Reading passage:
- - -

Today's Wall Street Journal features an interview with former Treasury  
secretary Robert Rubin that probably caused him to squirm for all of  
thirty seconds, but it's better than nothing.

Rubin was in the unique position of being at the very highest (i.e.  
highest paid) echelon of Wall St., but having a mysterious non- 
management job that gave him plausible deniability for, well, pretty  
much anything that went on at the company he worked for.  He had an  
undefined senior role at Citigroup that some people might see as a  
sinecure--payment for helping the company with their successful  
campaign to have Glass-Steagall repealed a few years ago.

So now he's got to defend the astronomical sums he was paid while  
claiming that he wasn't really involved in running the company (into  
the ground).  Seeing him spin this is surreal.  But he does  
acknowledge that "there's an enormous amount that needs to be learned."

- - -

Exercise:
Answer these questions about the commentary on Robert Rubin:
(a) Which newspaper featured the interview with Rubin?
(b) At which company did Rubin hold an undefined senior role?
(c) According to the commentary, what does Rubin acknowledge?

- - -

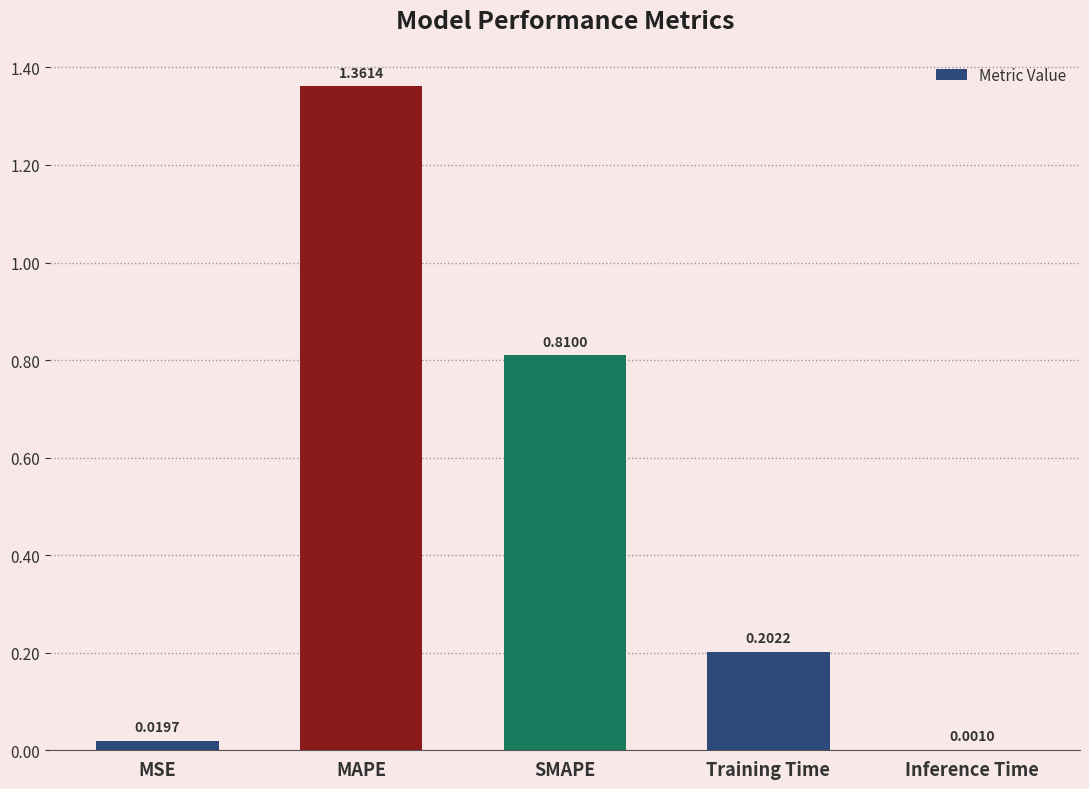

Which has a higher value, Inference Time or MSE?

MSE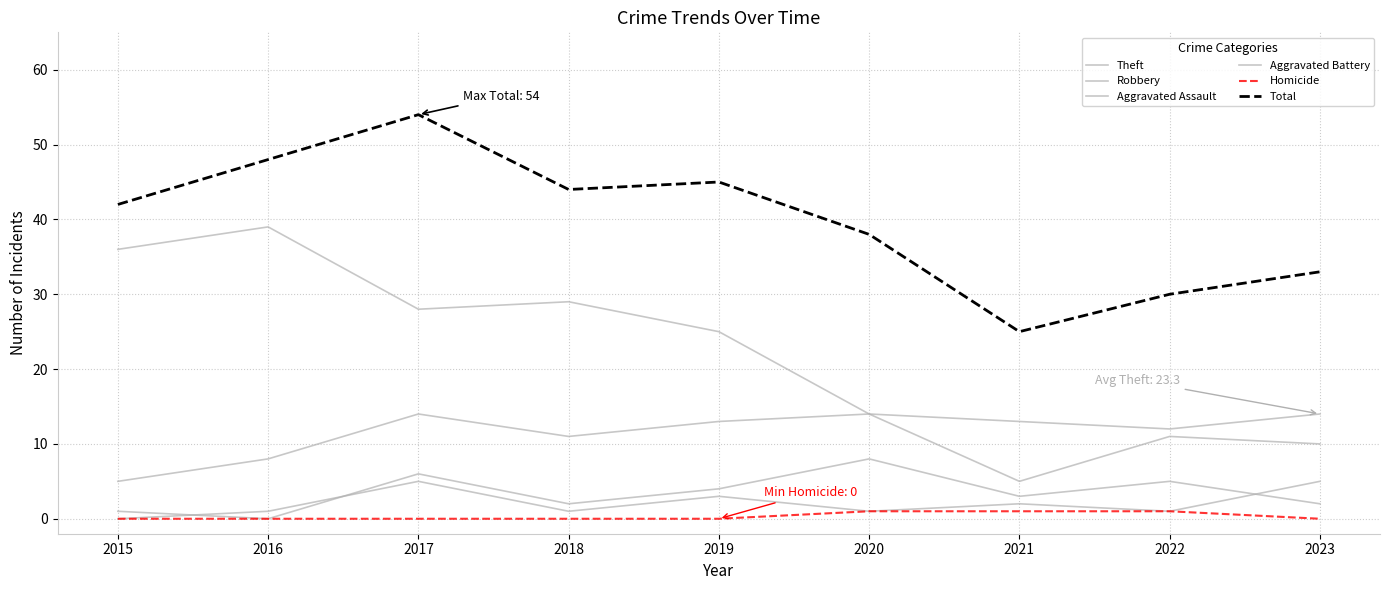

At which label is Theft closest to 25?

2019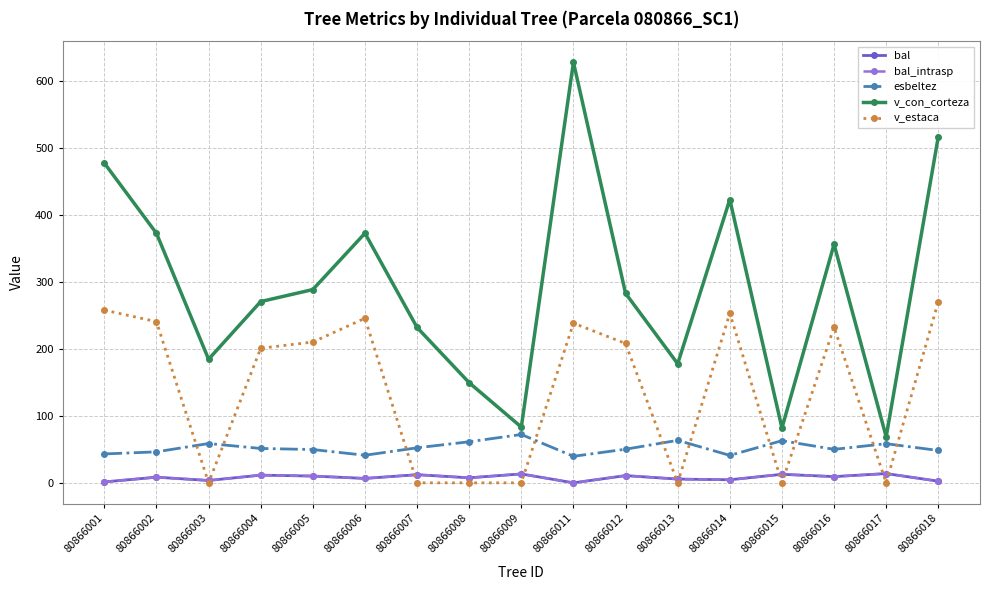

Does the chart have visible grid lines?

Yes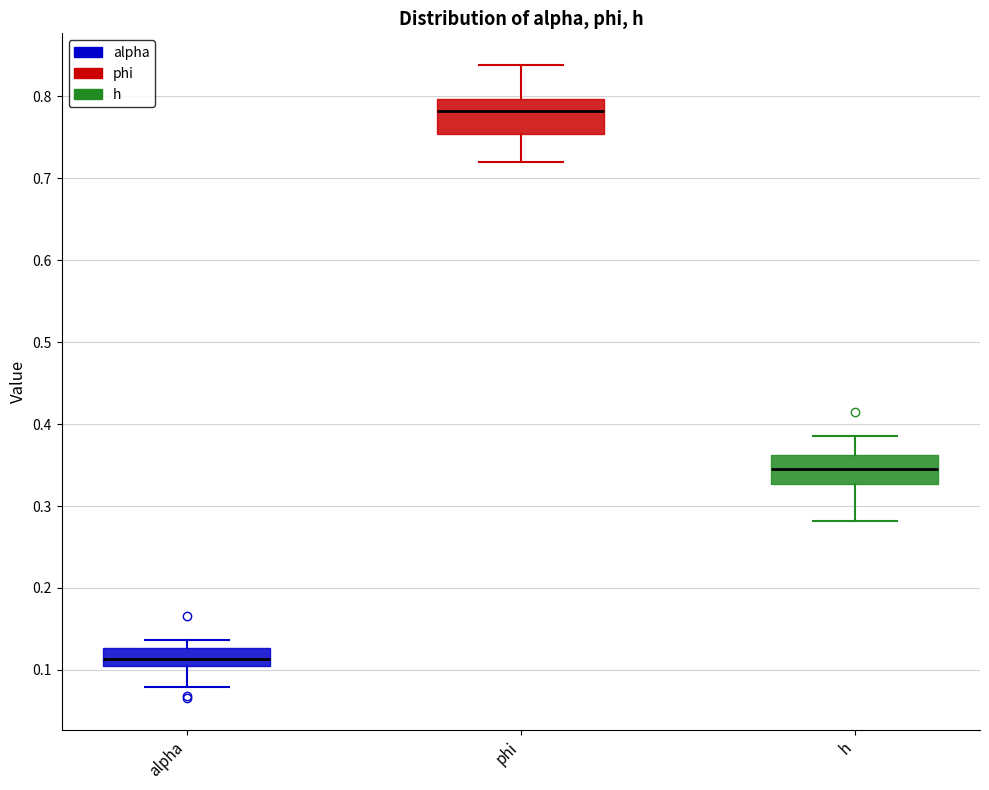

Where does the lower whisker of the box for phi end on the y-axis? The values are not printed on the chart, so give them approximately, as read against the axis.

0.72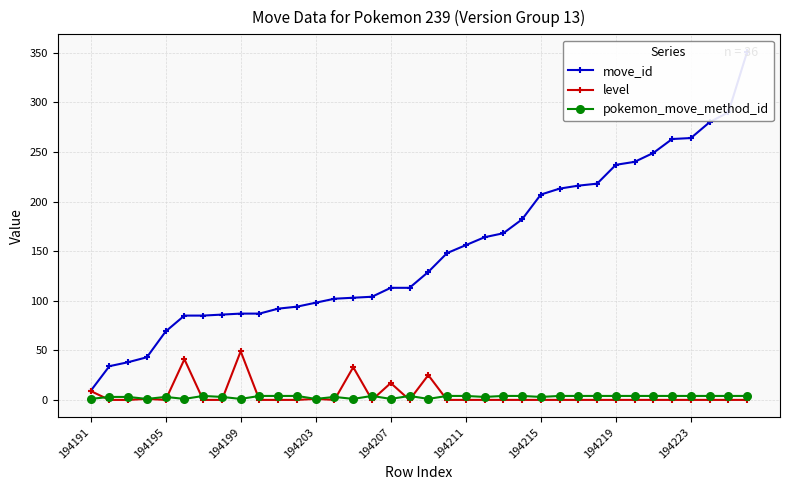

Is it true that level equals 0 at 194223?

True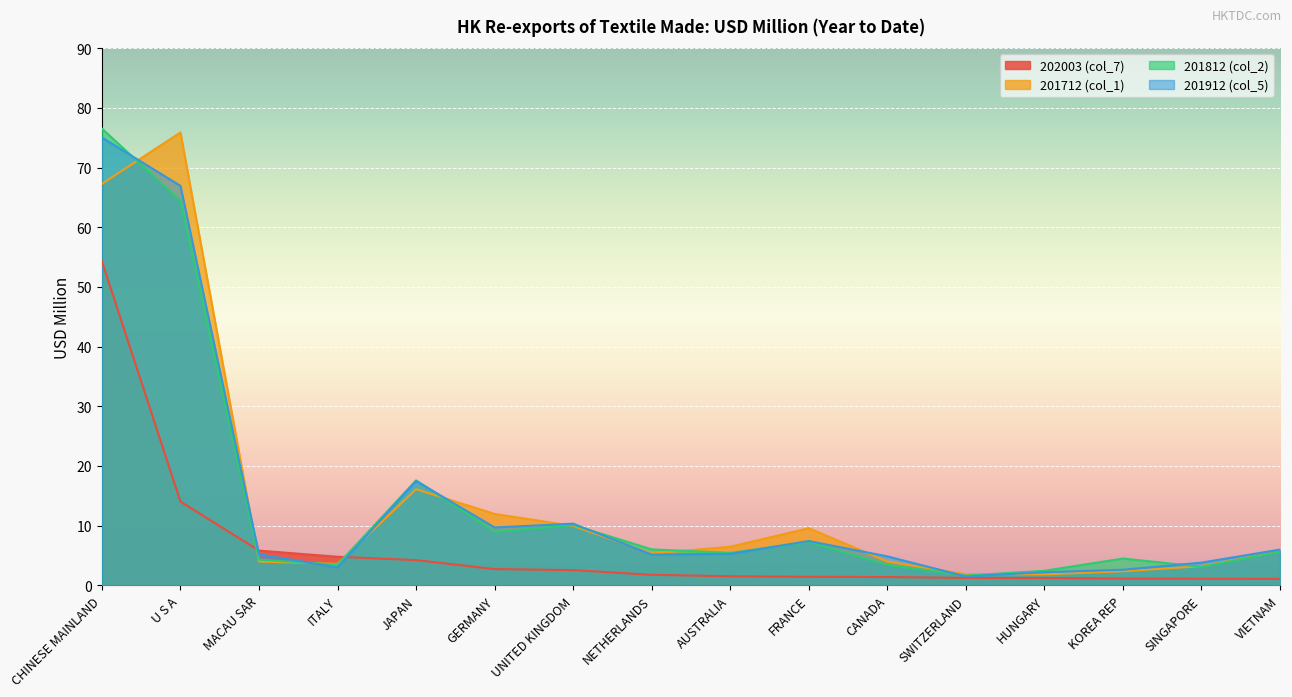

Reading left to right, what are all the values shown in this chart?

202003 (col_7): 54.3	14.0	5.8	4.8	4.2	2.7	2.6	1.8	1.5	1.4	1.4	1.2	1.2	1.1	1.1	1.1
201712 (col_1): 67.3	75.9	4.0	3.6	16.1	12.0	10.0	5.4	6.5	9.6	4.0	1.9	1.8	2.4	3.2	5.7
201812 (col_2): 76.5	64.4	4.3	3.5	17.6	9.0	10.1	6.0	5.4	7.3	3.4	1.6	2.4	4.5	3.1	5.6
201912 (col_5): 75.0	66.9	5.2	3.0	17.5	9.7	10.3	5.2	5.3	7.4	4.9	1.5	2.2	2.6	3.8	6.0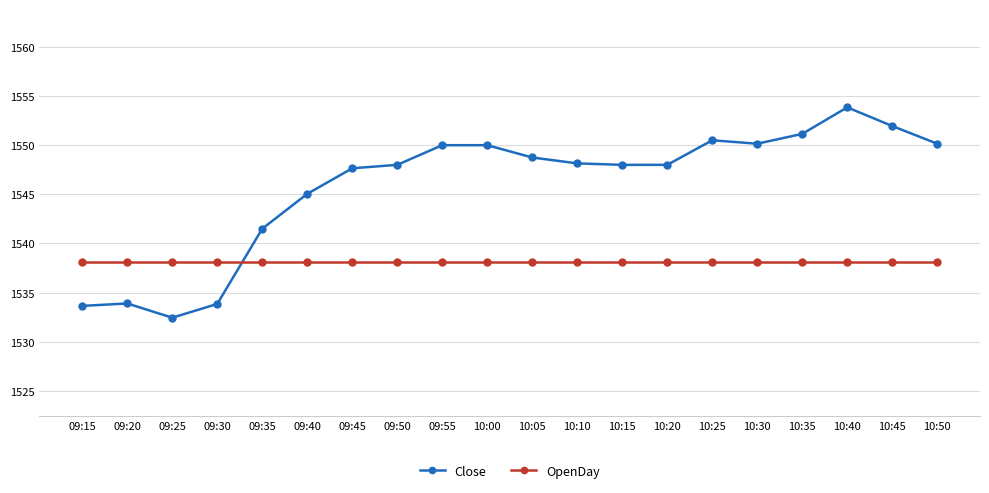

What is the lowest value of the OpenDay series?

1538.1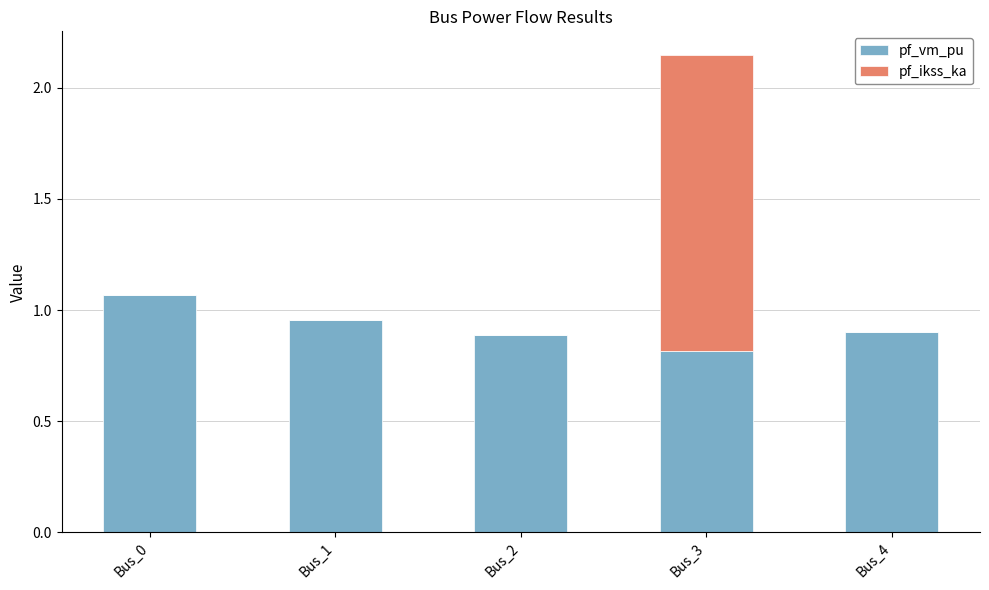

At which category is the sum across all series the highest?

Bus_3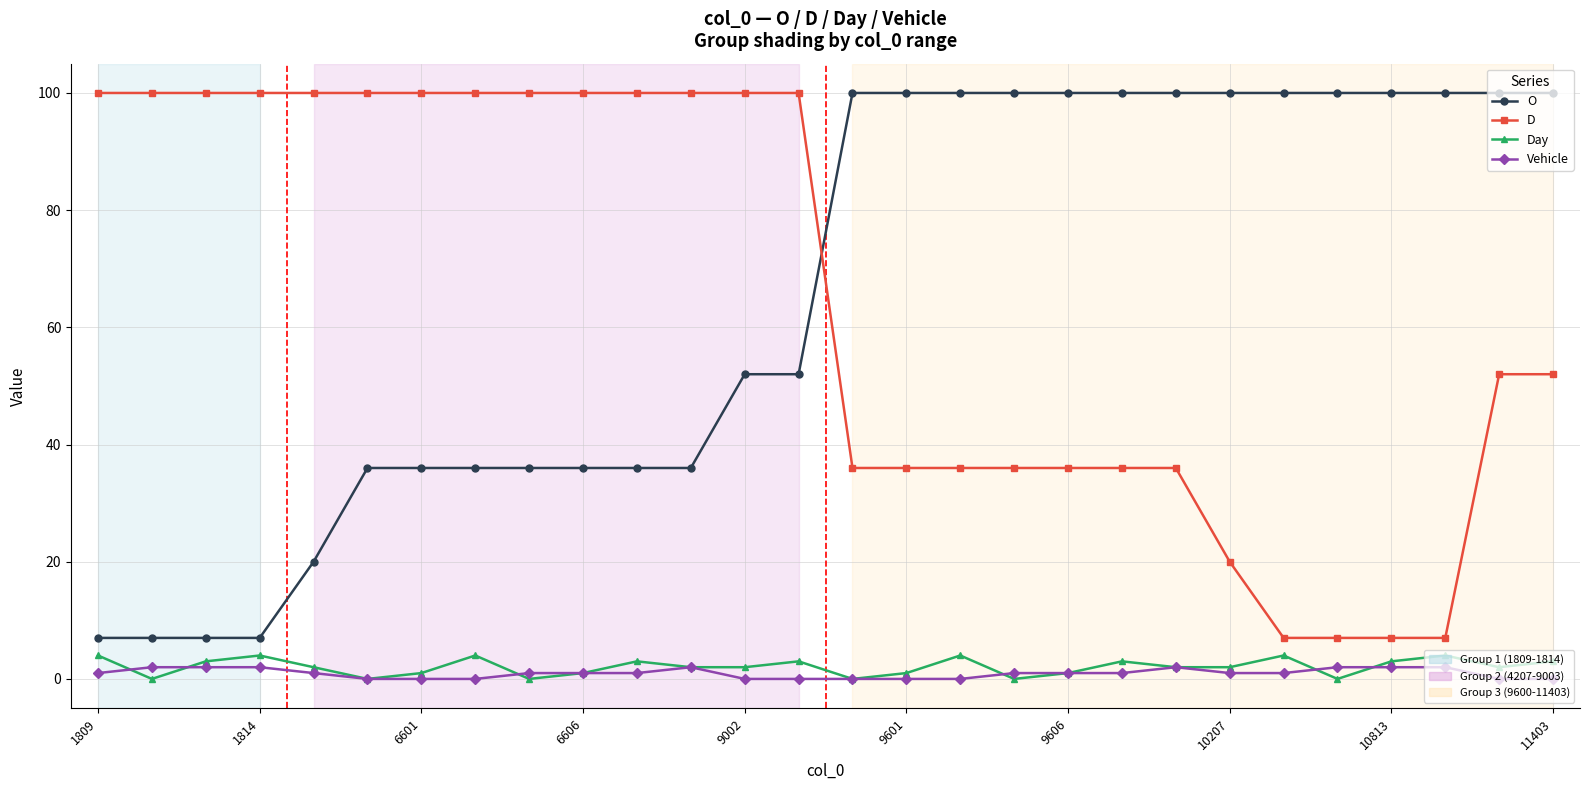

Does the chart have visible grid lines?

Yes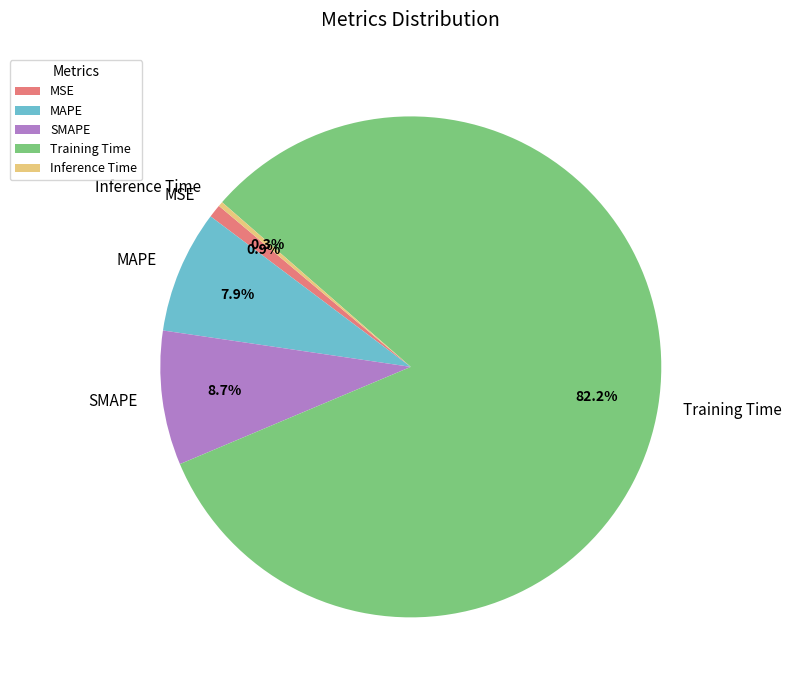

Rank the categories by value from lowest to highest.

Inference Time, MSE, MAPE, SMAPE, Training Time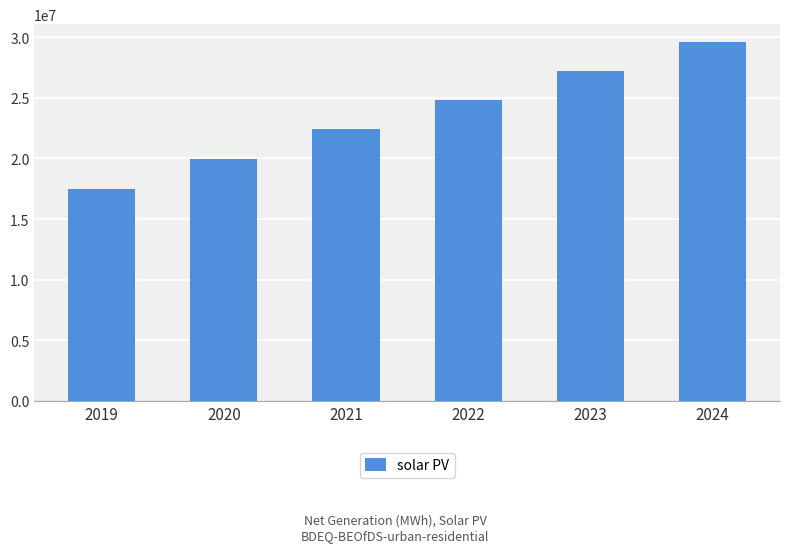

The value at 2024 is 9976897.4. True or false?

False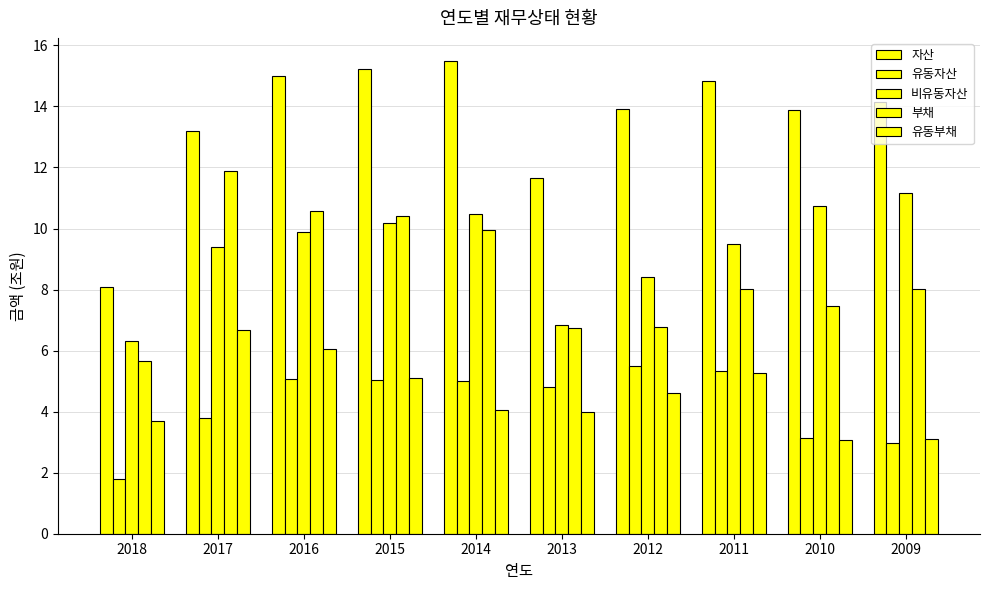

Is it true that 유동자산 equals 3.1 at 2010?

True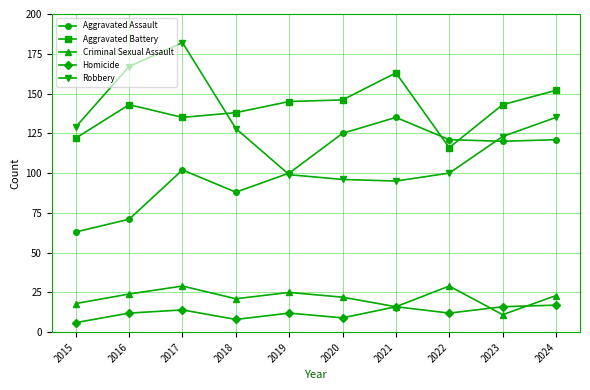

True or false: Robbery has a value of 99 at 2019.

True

- - -

Completed exercise:
(a) The Wall Street Journal.
(b) Citigroup.
(c) That "there's an enormous amount that needs to be learned."